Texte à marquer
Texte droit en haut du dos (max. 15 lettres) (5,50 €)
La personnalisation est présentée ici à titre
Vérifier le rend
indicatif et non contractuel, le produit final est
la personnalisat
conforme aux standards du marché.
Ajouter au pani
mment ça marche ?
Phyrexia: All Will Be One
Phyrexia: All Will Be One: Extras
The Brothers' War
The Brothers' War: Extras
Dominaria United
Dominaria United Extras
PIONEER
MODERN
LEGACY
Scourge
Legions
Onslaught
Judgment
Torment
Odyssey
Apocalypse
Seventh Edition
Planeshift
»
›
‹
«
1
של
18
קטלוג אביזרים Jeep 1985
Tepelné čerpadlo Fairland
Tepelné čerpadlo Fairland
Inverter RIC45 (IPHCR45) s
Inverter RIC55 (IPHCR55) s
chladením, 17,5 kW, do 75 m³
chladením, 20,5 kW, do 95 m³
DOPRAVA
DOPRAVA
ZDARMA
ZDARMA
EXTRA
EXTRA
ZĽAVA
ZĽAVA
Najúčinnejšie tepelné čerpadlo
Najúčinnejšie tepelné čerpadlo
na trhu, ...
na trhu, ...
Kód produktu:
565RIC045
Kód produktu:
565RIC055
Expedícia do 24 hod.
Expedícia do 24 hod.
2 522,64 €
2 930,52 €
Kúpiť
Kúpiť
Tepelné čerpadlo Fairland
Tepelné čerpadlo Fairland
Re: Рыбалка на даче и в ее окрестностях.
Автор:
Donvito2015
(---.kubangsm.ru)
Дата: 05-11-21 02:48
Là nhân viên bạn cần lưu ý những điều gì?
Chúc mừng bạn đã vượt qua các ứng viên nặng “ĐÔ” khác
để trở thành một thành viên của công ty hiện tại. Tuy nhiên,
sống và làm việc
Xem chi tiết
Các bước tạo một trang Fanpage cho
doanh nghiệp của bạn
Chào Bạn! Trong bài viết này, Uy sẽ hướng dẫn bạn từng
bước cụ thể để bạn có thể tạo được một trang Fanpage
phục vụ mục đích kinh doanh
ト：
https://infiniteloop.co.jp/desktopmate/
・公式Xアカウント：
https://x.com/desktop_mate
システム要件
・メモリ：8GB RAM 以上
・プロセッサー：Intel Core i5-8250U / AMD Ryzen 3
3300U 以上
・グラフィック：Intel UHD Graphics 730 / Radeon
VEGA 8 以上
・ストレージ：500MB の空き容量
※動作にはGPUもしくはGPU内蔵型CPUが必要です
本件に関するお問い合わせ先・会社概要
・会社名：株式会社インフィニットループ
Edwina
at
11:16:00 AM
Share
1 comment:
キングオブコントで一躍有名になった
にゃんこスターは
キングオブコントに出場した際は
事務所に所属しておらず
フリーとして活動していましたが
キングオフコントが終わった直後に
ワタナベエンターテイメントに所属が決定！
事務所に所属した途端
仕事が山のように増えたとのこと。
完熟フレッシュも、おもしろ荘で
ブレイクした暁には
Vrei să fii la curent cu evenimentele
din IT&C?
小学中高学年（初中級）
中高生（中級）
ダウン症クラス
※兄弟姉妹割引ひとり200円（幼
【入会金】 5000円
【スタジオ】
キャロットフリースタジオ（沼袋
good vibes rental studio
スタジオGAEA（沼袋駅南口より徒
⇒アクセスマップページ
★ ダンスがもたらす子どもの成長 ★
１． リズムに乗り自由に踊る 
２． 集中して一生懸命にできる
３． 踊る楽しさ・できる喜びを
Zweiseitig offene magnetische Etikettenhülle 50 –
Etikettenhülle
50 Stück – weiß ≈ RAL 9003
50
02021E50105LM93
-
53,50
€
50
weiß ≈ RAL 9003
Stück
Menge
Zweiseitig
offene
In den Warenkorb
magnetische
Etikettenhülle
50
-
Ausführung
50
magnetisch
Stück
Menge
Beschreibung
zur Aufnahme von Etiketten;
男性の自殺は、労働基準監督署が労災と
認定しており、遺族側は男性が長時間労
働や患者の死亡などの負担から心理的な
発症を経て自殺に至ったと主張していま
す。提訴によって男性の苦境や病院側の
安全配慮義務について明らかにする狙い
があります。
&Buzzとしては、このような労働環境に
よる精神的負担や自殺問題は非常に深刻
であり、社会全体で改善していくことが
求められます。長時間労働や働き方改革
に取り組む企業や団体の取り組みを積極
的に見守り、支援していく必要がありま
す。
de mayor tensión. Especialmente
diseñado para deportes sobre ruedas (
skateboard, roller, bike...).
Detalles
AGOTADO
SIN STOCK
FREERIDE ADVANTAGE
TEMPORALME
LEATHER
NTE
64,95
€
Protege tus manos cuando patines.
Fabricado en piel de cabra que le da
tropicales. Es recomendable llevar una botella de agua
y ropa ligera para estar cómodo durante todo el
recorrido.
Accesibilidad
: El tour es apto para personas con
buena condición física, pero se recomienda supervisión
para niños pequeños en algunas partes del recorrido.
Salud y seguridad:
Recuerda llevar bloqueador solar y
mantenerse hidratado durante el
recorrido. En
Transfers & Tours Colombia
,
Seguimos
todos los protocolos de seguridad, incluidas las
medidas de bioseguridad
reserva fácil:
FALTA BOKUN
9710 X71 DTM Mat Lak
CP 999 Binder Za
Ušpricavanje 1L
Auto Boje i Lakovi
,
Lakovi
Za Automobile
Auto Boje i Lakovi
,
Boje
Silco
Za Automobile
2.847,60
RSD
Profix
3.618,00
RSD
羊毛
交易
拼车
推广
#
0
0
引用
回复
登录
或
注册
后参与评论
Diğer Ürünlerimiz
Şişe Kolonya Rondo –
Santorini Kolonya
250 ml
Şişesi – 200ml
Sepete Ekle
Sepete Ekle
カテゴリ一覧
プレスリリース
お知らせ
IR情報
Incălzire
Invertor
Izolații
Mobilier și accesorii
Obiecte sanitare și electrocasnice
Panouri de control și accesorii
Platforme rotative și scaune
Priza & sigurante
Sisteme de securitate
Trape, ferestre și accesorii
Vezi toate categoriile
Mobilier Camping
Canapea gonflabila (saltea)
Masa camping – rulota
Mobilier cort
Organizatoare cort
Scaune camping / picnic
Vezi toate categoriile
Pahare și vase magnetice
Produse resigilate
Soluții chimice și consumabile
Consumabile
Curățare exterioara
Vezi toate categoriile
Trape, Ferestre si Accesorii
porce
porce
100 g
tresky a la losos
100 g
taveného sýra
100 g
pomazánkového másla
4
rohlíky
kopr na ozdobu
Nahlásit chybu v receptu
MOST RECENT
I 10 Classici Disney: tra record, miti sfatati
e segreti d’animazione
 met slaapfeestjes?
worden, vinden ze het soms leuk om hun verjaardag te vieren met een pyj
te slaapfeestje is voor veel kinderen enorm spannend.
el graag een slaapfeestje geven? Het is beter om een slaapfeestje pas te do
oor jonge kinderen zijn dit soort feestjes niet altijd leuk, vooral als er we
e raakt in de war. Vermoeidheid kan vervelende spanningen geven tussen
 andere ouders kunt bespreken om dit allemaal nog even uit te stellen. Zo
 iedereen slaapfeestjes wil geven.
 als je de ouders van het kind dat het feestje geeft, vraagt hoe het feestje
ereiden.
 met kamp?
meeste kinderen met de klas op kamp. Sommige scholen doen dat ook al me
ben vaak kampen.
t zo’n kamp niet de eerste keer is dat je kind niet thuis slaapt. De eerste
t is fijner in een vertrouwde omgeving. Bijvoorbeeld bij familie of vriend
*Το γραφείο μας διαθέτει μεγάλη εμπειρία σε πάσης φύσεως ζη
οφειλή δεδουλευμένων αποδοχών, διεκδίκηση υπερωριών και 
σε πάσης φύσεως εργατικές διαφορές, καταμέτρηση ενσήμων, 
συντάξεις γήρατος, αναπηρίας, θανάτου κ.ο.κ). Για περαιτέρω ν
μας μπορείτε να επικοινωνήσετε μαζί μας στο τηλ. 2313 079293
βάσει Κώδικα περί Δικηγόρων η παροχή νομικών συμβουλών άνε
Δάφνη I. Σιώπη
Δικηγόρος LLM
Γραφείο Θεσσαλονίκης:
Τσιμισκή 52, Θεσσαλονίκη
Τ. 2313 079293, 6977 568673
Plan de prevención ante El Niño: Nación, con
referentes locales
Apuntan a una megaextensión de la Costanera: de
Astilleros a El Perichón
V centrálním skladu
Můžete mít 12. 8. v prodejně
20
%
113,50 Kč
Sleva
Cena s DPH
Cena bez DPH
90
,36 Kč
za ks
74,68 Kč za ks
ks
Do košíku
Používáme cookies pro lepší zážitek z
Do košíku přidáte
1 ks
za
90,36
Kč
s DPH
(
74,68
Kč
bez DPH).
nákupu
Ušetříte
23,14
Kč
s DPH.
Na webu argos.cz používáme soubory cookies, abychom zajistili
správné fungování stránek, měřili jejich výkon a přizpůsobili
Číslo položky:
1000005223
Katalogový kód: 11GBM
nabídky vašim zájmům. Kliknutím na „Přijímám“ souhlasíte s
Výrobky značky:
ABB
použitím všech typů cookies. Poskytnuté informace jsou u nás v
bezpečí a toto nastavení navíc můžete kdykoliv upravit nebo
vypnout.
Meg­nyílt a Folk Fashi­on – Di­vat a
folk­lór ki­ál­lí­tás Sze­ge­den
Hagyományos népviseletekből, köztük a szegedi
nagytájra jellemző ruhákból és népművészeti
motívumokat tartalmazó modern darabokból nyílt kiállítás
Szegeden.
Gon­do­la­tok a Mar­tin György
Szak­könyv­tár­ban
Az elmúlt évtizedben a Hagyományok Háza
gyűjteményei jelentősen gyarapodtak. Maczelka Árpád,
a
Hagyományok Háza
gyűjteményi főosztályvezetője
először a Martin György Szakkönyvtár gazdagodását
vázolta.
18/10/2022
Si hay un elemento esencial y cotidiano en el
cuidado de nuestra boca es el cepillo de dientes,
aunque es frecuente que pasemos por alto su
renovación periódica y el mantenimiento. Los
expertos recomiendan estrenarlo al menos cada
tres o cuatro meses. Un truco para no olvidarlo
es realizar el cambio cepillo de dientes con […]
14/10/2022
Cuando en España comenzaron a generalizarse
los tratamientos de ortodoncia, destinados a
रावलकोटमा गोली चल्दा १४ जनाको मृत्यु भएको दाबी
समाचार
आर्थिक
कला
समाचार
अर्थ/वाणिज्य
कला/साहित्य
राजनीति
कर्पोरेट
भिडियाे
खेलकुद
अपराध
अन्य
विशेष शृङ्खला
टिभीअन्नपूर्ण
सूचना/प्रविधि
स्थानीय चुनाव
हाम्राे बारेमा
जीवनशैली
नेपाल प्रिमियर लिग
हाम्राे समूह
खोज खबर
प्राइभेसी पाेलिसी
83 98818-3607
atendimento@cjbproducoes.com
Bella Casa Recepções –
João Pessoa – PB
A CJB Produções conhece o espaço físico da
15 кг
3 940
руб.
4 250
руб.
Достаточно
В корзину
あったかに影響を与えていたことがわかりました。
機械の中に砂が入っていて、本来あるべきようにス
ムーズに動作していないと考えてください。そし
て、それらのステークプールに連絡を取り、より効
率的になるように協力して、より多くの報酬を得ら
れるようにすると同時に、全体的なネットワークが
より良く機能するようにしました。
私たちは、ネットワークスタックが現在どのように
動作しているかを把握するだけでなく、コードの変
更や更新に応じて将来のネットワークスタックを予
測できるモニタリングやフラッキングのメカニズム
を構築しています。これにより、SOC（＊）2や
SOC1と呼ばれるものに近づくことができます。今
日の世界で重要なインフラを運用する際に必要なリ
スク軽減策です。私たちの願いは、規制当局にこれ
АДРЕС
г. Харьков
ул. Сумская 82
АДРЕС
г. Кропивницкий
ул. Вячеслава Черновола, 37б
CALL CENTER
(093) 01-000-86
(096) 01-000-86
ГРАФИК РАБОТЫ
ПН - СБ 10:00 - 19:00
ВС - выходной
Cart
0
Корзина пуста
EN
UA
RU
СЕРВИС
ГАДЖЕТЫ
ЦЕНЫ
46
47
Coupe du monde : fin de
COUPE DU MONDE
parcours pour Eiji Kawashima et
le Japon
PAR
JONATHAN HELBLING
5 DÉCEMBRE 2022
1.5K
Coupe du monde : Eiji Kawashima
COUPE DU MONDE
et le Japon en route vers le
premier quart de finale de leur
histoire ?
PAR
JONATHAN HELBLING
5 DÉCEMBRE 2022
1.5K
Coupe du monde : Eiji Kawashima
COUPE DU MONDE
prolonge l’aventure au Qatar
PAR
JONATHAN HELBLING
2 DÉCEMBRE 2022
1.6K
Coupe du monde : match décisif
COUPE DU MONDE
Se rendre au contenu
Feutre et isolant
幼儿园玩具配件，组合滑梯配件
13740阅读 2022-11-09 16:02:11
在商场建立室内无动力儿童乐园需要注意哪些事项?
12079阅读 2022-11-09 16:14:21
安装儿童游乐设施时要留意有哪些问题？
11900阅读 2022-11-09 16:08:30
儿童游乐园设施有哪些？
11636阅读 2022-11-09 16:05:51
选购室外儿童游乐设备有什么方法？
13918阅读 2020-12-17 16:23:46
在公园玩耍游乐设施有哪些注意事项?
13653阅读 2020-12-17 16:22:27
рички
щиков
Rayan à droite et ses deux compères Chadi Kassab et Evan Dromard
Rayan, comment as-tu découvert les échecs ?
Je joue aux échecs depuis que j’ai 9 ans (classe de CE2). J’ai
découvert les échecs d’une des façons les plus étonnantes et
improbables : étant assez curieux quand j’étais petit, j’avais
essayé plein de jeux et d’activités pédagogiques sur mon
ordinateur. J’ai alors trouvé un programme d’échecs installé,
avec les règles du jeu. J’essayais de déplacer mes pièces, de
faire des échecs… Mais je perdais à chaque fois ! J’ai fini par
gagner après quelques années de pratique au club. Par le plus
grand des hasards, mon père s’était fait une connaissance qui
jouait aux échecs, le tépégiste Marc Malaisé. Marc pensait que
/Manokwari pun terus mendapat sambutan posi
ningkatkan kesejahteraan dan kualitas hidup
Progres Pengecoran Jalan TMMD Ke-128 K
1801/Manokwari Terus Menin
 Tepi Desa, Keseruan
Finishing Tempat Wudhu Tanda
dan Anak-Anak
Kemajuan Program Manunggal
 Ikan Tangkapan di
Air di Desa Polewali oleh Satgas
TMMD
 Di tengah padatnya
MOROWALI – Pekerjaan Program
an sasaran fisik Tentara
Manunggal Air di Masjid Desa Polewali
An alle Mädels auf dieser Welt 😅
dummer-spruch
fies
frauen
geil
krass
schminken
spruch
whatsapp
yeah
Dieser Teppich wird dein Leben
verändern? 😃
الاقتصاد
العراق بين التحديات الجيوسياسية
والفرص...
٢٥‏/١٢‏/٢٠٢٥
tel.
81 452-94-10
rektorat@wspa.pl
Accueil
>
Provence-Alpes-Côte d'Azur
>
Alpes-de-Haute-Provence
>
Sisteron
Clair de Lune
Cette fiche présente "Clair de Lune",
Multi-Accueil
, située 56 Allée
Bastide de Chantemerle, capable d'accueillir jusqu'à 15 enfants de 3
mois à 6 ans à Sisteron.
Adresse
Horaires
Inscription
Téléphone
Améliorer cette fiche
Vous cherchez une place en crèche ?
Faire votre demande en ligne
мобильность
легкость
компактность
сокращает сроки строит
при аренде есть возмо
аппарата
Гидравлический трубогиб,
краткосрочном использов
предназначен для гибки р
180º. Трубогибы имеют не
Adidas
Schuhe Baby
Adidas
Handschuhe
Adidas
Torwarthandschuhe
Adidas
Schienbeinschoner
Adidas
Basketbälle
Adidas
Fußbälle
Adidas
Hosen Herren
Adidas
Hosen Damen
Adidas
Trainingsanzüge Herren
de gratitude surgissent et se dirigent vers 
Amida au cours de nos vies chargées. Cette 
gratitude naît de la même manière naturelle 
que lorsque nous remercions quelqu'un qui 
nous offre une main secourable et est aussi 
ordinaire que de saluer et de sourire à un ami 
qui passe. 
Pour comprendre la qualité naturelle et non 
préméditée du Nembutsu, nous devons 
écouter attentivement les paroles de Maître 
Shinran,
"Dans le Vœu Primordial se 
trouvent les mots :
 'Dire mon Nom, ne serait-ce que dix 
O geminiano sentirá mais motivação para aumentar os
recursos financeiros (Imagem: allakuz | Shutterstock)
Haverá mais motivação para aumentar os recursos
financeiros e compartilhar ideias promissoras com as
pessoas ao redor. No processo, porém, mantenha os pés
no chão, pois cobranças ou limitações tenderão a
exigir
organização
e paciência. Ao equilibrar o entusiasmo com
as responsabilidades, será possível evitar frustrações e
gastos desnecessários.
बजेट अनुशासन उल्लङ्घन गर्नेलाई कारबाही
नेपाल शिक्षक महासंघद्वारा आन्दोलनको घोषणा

## REQUEST
Reproduce the lines from the first one up to and including the line with "Donvito2015", replacing "Kúpiť" with "Do košíka" wherever it occurs and leaving everything else as it is.

## OUTPUT OF THE TASK
Texte à marquer
Texte droit en haut du dos (max. 15 lettres) (5,50 €)
La personnalisation est présentée ici à titre
Vérifier le rend
indicatif et non contractuel, le produit final est
la personnalisat
conforme aux standards du marché.
Ajouter au pani
mment ça marche ?
Phyrexia: All Will Be One
Phyrexia: All Will Be One: Extras
The Brothers' War
The Brothers' War: Extras
Dominaria United
Dominaria United Extras
PIONEER
MODERN
LEGACY
Scourge
Legions
Onslaught
Judgment
Torment
Odyssey
Apocalypse
Seventh Edition
Planeshift
»
›
‹
«
1
של
18
קטלוג אביזרים Jeep 1985
Tepelné čerpadlo Fairland
Tepelné čerpadlo Fairland
Inverter RIC45 (IPHCR45) s
Inverter RIC55 (IPHCR55) s
chladením, 17,5 kW, do 75 m³
chladením, 20,5 kW, do 95 m³
DOPRAVA
DOPRAVA
ZDARMA
ZDARMA
EXTRA
EXTRA
ZĽAVA
ZĽAVA
Najúčinnejšie tepelné čerpadlo
Najúčinnejšie tepelné čerpadlo
na trhu, ...
na trhu, ...
Kód produktu:
565RIC045
Kód produktu:
565RIC055
Expedícia do 24 hod.
Expedícia do 24 hod.
2 522,64 €
2 930,52 €
Do košíka
Do košíka
Tepelné čerpadlo Fairland
Tepelné čerpadlo Fairland
Re: Рыбалка на даче и в ее окрестностях.
Автор:
Donvito2015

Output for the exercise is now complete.